Cho Yoshitake, Noshiro Mitsuhide, Choi Mihwa, Morita Kentaro, Kawamoto Takeshi, Fujimoto Katsumi, Kato Yukio, Makishima Makoto
Division of Biochemistry, Department of Biomedical Sciences, Nihon University School of Medicine, Itabashi-ku, Tokyo, Japan.
Mol Pharmacol. 2009 Dec;76(6):1360-9. doi: 10.1124/mol.109.057000. Epub 2009 Sep 28.
The basic helix-loop-helix proteins differentiated embryo chondrocyte 1 (DEC1) and DEC2 are involved in circadian rhythm control. Because the metabolism of dietary nutrients has been linked to circadian regulation, we examined the effect of DEC1 and DEC2 on the function of the metabolite-sensing nuclear receptors, ligand-dependent transcription factors, including retinoid X receptor (RXR) and liver X receptor (LXR). Transfection assays showed that DEC1 and DEC2 repressed ligand-dependent transactivation by RXR. Knockdown of endogenous DEC1 and DEC2 expression with small interfering RNAs augmented ligand-dependent RXRalpha transactivation. DEC1 and DEC2 interacted directly with RXRalpha, and ligand addition enhanced their association. DEC1 and DEC2 modified interaction of RXRalpha with cofactor proteins. Transfection assays using DEC1 and DEC2 mutants revealed that the C-terminal region of DEC2 is required for repression and that an LXXLL motif in DEC1 and DEC2 is necessary for RXRalpha repression. DEC1 and DEC2 repressed the induction of LXR target genes, associated with the promoter of an LXR target gene, and dissociated from the promoter with ligand treatment. Knockdown of endogenous DEC1 and DEC2 enhanced the LXR target gene expression in hepatocytes. Expression of Dec1, Dec2, and Srebp-1c showed a circadian rhythm in the liver of mice, whereas that of Lxralpha, Lxrbeta, and Rxralpha was not rhythmic. DEC1 and DEC2 also repressed the transactivation of other RXR heterodimers, such as farnesoid X receptor, vitamin D receptor, and retinoic acid receptor. Thus, the repressor function of DEC1 and DEC2 may be extended to other RXR heterodimer nuclear receptors.

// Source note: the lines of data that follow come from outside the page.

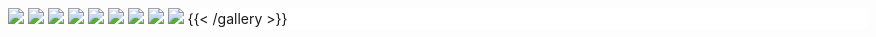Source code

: <img src="https://ai-paper-reviewer.com/Xskl7Da34U/12.png" class="grid-w50 md:grid-w33 xl:grid-w25" />
<img src="https://ai-paper-reviewer.com/Xskl7Da34U/13.png" class="grid-w50 md:grid-w33 xl:grid-w25" />
<img src="https://ai-paper-reviewer.com/Xskl7Da34U/14.png" class="grid-w50 md:grid-w33 xl:grid-w25" />
<img src="https://ai-paper-reviewer.com/Xskl7Da34U/15.png" class="grid-w50 md:grid-w33 xl:grid-w25" />
<img src="https://ai-paper-reviewer.com/Xskl7Da34U/16.png" class="grid-w50 md:grid-w33 xl:grid-w25" />
<img src="https://ai-paper-reviewer.com/Xskl7Da34U/17.png" class="grid-w50 md:grid-w33 xl:grid-w25" />
<img src="https://ai-paper-reviewer.com/Xskl7Da34U/18.png" class="grid-w50 md:grid-w33 xl:grid-w25" />
<img src="https://ai-paper-reviewer.com/Xskl7Da34U/19.png" class="grid-w50 md:grid-w33 xl:grid-w25" />
<img src="https://ai-paper-reviewer.com/Xskl7Da34U/20.png" class="grid-w50 md:grid-w33 xl:grid-w25" />
{{< /gallery >}}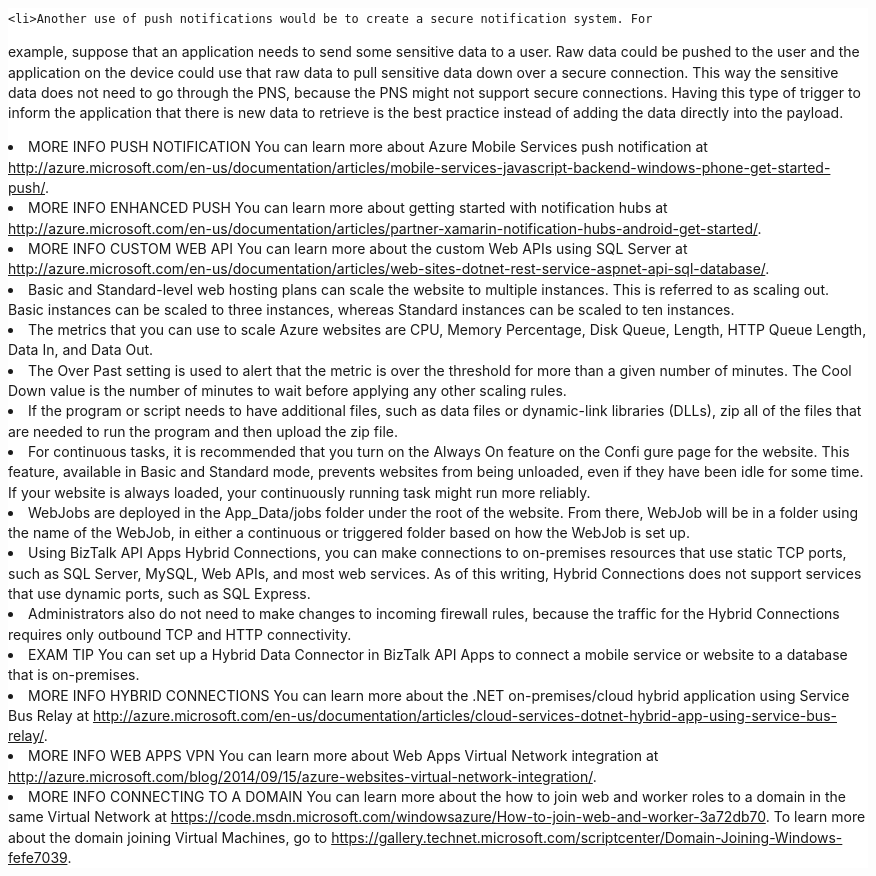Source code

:  	<li>Another use of push notifications would be to create a secure notification system. For
example, suppose that an application needs to send some sensitive data to a user. Raw data could be pushed to the user and the application on the device could use that raw data to pull sensitive data down over a secure connection. This way the sensitive data does not need to go through the PNS, because the PNS might not support secure connections. Having this type of trigger to inform the application that there is new data to retrieve is the best practice instead of adding the data directly into the payload.</li>
 	<li>MORE INFO PUSH NOTIFICATION
You can learn more about Azure Mobile Services push notification at <a href="http://azure.microsoft.com/en-us/documentation/articles/mobile-services-javascript-backend-windows-phone-get-started-push/" target="_blank">http://azure.microsoft.com/en-us/documentation/articles/mobile-services-javascript-backend-windows-phone-get-started-push/</a>.</li>
 	<li>MORE INFO ENHANCED PUSH
You can learn more about getting started with notification hubs at <a href="http://azure.microsoft.com/en-us/documentation/articles/partner-xamarin-notification-hubs-android-get-started/" target="_blank">http://azure.microsoft.com/en-us/documentation/articles/partner-xamarin-notification-hubs-android-get-started/</a>.</li>
 	<li>MORE INFO CUSTOM WEB API
You can learn more about the custom Web APIs using SQL Server at <a href="http://azure.microsoft.com/en-us/documentation/articles/web-sites-dotnet-rest-service-aspnet-api-sql-database/" target="_blank">http://azure.microsoft.com/en-us/documentation/articles/web-sites-dotnet-rest-service-aspnet-api-sql-database/</a>.</li>
 	<li>Basic and Standard-level web hosting plans can scale the website to multiple instances.
This is referred to as scaling out. Basic instances can be scaled to three instances, whereas Standard instances can be scaled to ten instances.</li>
 	<li>The metrics that you can use to scale Azure websites are CPU, Memory Percentage, Disk Queue, Length, HTTP Queue Length, Data In, and Data Out.</li>
 	<li>The Over Past setting is used to alert that the metric is over the threshold for more than a given number of minutes. The Cool Down value is the number of minutes to wait before applying any other scaling rules.</li>
 	<li>If the program or script needs to have additional files, such as data files or dynamic-link
libraries (DLLs), zip all of the files that are needed to run the program and then upload the zip file.</li>
 	<li>For continuous tasks, it is recommended that you turn on the Always On feature on the
Confi gure page for the website. This feature, available in Basic and Standard mode, prevents websites from being unloaded, even if they have been idle for some time. If your website is always loaded, your continuously running task might run more reliably.</li>
 	<li>WebJobs are deployed in the App_Data/jobs folder under the root of the website. From there, WebJob will be in a folder using the name of the WebJob, in either a continuous or triggered folder based on how the WebJob is set up.</li>
 	<li>Using BizTalk API Apps Hybrid Connections, you can make connections to on-premises resources that use static TCP ports, such as SQL Server, MySQL, Web APIs, and most web services. As of this writing, Hybrid Connections does not support services that use dynamic ports, such as SQL Express.</li>
 	<li>Administrators also do not need to make changes to incoming firewall rules, because the traffic for the Hybrid Connections requires only outbound TCP and HTTP connectivity.</li>
 	<li>EXAM TIP
You can set up a Hybrid Data Connector in BizTalk API Apps to connect a mobile service or website to a database that is on-premises.</li>
 	<li>MORE INFO HYBRID CONNECTIONS
You can learn more about the .NET on-premises/cloud hybrid application using Service Bus Relay at <a href="http://azure.microsoft.com/en-us/documentation/articles/cloud-services-dotnet-hybrid-app-using-service-bus-relay/" target="_blank">http://azure.microsoft.com/en-us/documentation/articles/cloud-services-dotnet-hybrid-app-using-service-bus-relay/</a>.</li>
 	<li>MORE INFO WEB APPS VPN
You can learn more about Web Apps Virtual Network integration at <a href="http://azure.microsoft.com/blog/2014/09/15/azure-websites-virtual-network-integration/" target="_blank">http://azure.microsoft.com/blog/2014/09/15/azure-websites-virtual-network-integration/</a>.</li>
 	<li>MORE INFO CONNECTING TO A DOMAIN
You can learn more about the how to join web and worker roles to a domain in the same Virtual Network at <a href="https://code.msdn.microsoft.com/windowsazure/How-to-join-web-and-worker-3a72db70" target="_blank">https://code.msdn.microsoft.com/windowsazure/How-to-join-web-and-worker-3a72db70</a>. To learn more about the domain joining Virtual Machines, go to <a href="https://gallery.technet.microsoft.com/scriptcenter/Domain-Joining-Windows-fefe7039" target="_blank">https://gallery.technet.microsoft.com/scriptcenter/Domain-Joining-Windows-fefe7039</a>.</li>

基本螺旋-环-螺旋蛋白分化胚胎软骨细胞1(DEC1)和DEC2参与昼夜节律控制。由于膳食营养物质的代谢与昼夜调节有关,我们研究了DEC1和DEC2对代谢物感应核受体(包括视黄酸X受体(RXR)和肝X受体(LXR))功能的影响,这些核受体是配体依赖性转录因子。转染实验表明,DEC1和DEC2抑制RXR的配体依赖性反式激活。用小干扰RNA敲低内源性DEC1和DEC2表达可增强配体依赖性RXRα反式激活。DEC1和DEC2直接与RXRα相互作用,添加配体可增强它们的结合。DEC1和DEC2改变了RXRα与辅因子蛋白的相互作用。使用DEC1和DEC2突变体的转染实验表明,DEC2的C末端区域是抑制所必需的,而DEC1和DEC2中的LXXLL基序是RXRα抑制所必需的。DEC1和DEC2抑制LXR靶基因的诱导,与LXR靶基因的启动子结合,并在配体处理后从启动子上解离。敲低内源性DEC1和DEC2可增强肝细胞中LXR靶基因的表达。Dec1、Dec2和Srebp-1c在小鼠肝脏中的表达呈现昼夜节律,而Lxralpha、Lxrbeta和Rxralpha的表达则没有节律性。DEC1和DEC2还抑制其他RXR异二聚体的反式激活,如法尼醇X受体、维生素D受体和视黄酸受体。因此,DEC1和DEC2的抑制功能可能扩展到其他RXR异二聚体核受体。